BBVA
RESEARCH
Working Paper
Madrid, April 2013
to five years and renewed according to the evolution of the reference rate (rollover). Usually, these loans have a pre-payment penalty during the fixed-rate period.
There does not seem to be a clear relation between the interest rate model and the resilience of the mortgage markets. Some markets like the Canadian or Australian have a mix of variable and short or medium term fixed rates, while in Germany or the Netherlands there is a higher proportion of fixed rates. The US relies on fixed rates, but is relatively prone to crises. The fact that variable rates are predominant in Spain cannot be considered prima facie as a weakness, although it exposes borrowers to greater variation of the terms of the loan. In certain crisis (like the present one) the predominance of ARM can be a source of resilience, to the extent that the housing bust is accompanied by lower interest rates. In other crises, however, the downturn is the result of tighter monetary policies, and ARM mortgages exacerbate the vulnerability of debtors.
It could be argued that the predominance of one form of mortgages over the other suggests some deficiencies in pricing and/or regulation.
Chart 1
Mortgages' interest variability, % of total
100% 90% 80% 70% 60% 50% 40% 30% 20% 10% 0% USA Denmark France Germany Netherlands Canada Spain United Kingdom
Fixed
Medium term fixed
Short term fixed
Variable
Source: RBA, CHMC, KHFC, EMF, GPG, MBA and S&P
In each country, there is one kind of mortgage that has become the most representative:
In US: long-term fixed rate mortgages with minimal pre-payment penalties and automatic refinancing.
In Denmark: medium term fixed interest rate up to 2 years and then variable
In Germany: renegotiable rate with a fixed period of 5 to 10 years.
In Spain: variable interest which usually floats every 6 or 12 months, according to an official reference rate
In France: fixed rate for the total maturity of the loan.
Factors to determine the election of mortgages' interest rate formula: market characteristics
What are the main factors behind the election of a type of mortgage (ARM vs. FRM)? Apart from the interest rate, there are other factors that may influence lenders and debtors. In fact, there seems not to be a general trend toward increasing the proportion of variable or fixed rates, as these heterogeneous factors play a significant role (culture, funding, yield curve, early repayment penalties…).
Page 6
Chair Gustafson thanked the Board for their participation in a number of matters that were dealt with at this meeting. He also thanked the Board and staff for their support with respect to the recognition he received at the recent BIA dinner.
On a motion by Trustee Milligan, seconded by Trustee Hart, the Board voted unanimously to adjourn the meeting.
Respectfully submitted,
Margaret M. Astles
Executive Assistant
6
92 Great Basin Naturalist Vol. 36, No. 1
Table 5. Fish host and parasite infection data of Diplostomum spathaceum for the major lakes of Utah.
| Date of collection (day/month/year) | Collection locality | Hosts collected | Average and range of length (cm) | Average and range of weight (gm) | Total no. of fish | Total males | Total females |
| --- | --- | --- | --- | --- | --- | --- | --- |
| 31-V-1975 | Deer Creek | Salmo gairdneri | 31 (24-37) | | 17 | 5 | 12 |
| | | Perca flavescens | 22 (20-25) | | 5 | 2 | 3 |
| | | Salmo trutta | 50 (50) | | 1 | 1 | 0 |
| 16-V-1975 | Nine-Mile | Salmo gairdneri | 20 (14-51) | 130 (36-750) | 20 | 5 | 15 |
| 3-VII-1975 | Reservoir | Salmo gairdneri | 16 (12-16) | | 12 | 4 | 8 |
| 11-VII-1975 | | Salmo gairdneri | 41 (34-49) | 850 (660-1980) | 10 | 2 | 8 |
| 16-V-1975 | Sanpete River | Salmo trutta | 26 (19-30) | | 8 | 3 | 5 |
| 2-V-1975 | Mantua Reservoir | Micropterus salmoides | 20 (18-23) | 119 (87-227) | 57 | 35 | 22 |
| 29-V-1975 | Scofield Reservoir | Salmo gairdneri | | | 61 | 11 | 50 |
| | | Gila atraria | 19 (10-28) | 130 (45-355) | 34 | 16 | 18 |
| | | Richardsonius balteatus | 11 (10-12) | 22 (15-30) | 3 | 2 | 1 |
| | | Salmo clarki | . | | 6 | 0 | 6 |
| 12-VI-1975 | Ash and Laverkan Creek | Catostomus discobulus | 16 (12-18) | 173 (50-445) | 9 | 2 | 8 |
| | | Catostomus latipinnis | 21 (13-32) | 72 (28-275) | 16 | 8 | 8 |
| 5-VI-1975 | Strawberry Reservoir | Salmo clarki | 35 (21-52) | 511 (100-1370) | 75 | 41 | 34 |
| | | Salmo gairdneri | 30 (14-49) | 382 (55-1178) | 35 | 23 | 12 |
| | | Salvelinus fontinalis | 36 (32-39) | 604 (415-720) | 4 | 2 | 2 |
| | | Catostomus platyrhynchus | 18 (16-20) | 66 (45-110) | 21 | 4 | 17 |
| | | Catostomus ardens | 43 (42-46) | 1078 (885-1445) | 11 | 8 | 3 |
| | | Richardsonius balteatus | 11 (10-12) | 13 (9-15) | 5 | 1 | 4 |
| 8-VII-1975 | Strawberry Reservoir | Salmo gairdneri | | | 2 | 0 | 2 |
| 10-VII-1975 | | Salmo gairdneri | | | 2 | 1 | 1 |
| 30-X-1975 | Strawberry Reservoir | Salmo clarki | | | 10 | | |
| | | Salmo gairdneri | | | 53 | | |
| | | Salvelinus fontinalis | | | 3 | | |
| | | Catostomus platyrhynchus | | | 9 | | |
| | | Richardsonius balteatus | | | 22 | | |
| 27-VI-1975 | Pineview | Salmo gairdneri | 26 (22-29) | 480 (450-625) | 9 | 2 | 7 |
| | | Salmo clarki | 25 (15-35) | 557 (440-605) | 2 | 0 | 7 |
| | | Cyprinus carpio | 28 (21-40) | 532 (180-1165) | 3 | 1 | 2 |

+ + +

**TASK REQUIREMENTS**. A single number is the whole answer: please count how many lines of the records above include the string "Board".

**RESPONSE TO THE EXERCISE**. 2